С верхней полки шкафа Рут достает аккуратно сложенное одеяло, бесшумно спускается на первый этаж и выскальзывает во двор через черный ход. Босыми ногами осторожно ступает по тропинке из сланца, что тянется вокруг дома. Под кухонным окном пригибается, чтобы ее не увидели мать и возлюбленный. Острые края камней щекочут подошвы ног, странная боль на грани наслаждения. Она пересекает задний двор, мощенный гладкими каменными плитами. Отец стоит к ней спиной, но она все равно идет на цыпочках, чтобы он ее не услышал. Доходит до газона, прибавляет шаг и направляется в дальний конец сада.
Расстилает под яблоней одеяло, садится на него. Смотрит на небо сквозь раскинувшиеся над ней ветви; листочки на них только-только распускаются. Потом с удовлетворенным вздохом ложится на одеяло и поднимает над собой книгу. Открывает титульную страницу и видит там надпись. Почерк похож на мамин. Это стихотворение. Довольно откровенное. В шее покалывает от смущения. Интересно, кто адресат? Ее отец? Кто-то, кого мама любила до него? Университетский бойфренд? Какое-то ненужное увлечение? В принципе, Рут не должно бы удивлять, что Энн – чувственная натура – в конце концов, она ее дочь, – но все равно довольно странно наткнуться на доказательство этого в стихотворении, записанном в старом зачитанном романе. Раньше эту книгу она не читала, хоть и собиралась. Рут взяла ее с полки, где та, тонкая, по формату меньше, чем другие издания, среди которых она была втиснута, манила ее своим растрескавшимся зеленым корешком. Рут пролистывает стихотворение и открывает первую страницу. Слова расплываются перед глазами, но она чувствует, что ее ждет интересное повествование. И она читает. Солнце струится сквозь листву яблони. Рут переворачивается на живот, сучит голыми ногами по шерстяному одеялу. Оно шершавое, и это почему-то умиротворяет.
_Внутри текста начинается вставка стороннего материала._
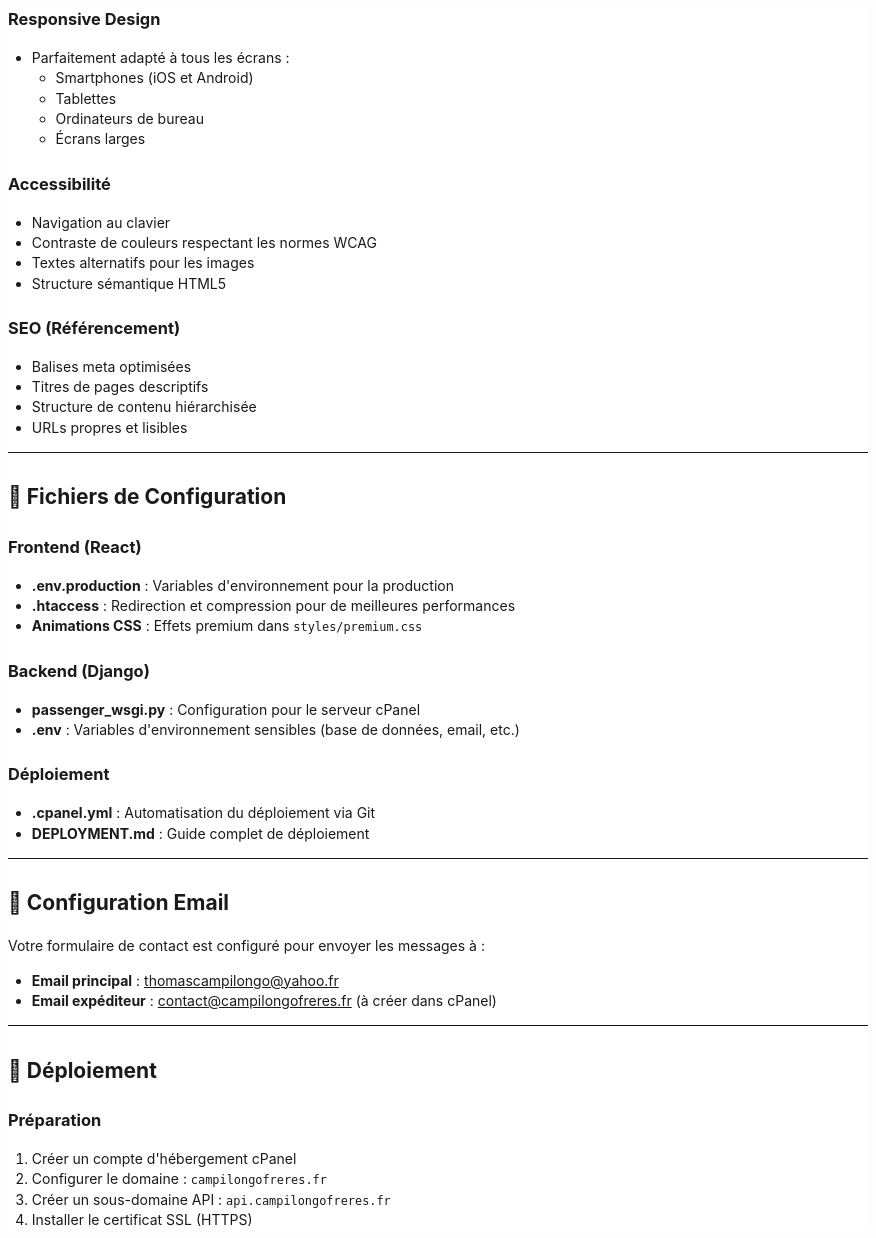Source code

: ### Responsive Design
- Parfaitement adapté à tous les écrans :
  - Smartphones (iOS et Android)
  - Tablettes
  - Ordinateurs de bureau
  - Écrans larges

### Accessibilité
- Navigation au clavier
- Contraste de couleurs respectant les normes WCAG
- Textes alternatifs pour les images
- Structure sémantique HTML5

### SEO (Référencement)
- Balises meta optimisées
- Titres de pages descriptifs
- Structure de contenu hiérarchisée
- URLs propres et lisibles

---

## 📁 Fichiers de Configuration

### Frontend (React)
- **.env.production** : Variables d'environnement pour la production
- **.htaccess** : Redirection et compression pour de meilleures performances
- **Animations CSS** : Effets premium dans `styles/premium.css`

### Backend (Django)
- **passenger_wsgi.py** : Configuration pour le serveur cPanel
- **.env** : Variables d'environnement sensibles (base de données, email, etc.)

### Déploiement
- **.cpanel.yml** : Automatisation du déploiement via Git
- **DEPLOYMENT.md** : Guide complet de déploiement

---

## 📧 Configuration Email

Votre formulaire de contact est configuré pour envoyer les messages à :
- **Email principal** : thomascampilongo@yahoo.fr
- **Email expéditeur** : contact@campilongofreres.fr (à créer dans cPanel)

---

## 🚀 Déploiement

### Préparation
1. Créer un compte d'hébergement cPanel
2. Configurer le domaine : `campilongofreres.fr`
3. Créer un sous-domaine API : `api.campilongofreres.fr`
4. Installer le certificat SSL (HTTPS)
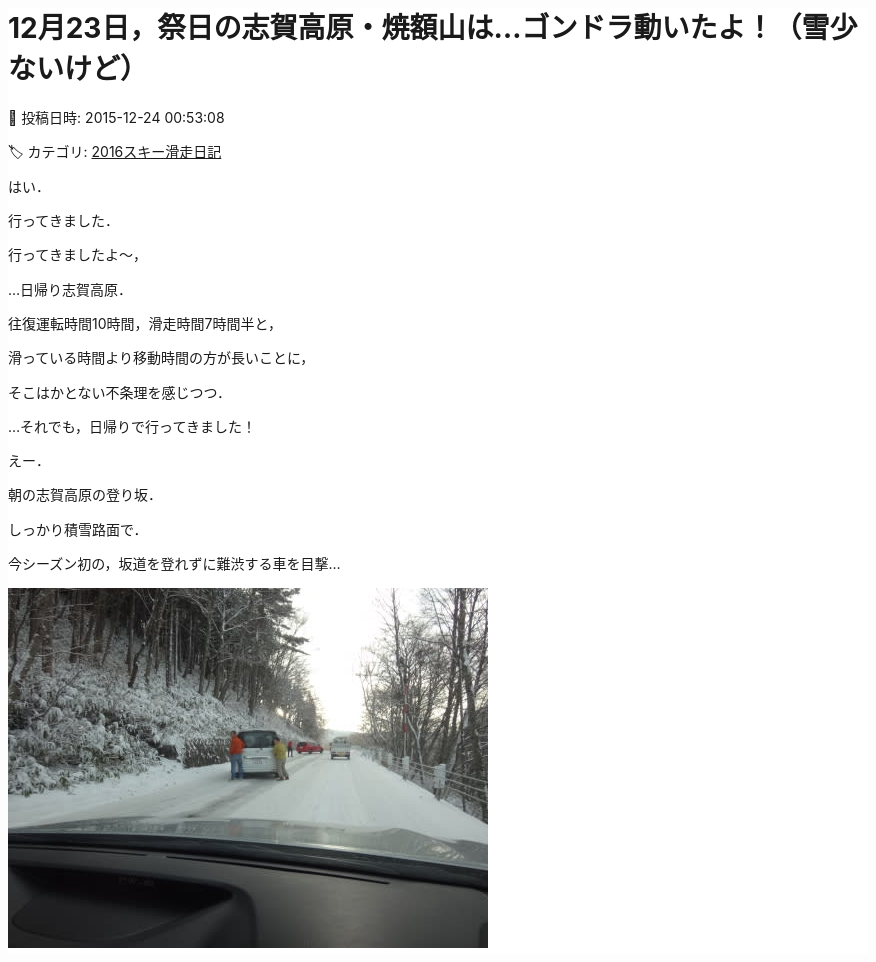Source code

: # 12月23日，祭日の志賀高原・焼額山は…ゴンドラ動いたよ！（雪少ないけど）

📅 投稿日時: 2015-12-24 00:53:08

🏷️ カテゴリ: [2016スキー滑走日記](c70c67ed5248e9432b899dcd5747048bb.md)

はい．


行ってきました．


行ってきましたよ～，


…日帰り志賀高原．





往復運転時間10時間，滑走時間7時間半と，


滑っている時間より移動時間の方が長いことに，


そこはかとない不条理を感じつつ．


…それでも，日帰りで行ってきました！





えー．


朝の志賀高原の登り坂．


しっかり積雪路面で．


今シーズン初の，坂道を登れずに難渋する車を目撃…




![58f2a20c2de47e71aa200e482ffe1ed1.jpg](images/58f2a20c2de47e71aa200e482ffe1ed1.jpg)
В кухне работает радио. Судя по голосам, мама слушает «Женский час» [7], хотя вроде бы для этой передачи уже поздновато. Может быть, повтор. В мелодичную речь ведущей программы вторгается стук ножа по пластиковой разделочной доске. Рут слышит, как мать зовет ее, потом просит Алекса найти дочь. Слышит, как он зовет ее на верхнем этаже, затем, вернувшись на кухню, докладывает Энн, что Рут нигде нет. Правда, матери известны все ее укромные уголки, и вскоре прямо в ресторане Новой Англии, где происходит действие романа, внезапно раздается голос Энн, зовущей ее с террасы: она просит Рут накрыть на стол.
– Иду! Только абзац дочитаю.
Еще несколько страниц. Она задержится еще на несколько минут, пока не дочитает главу.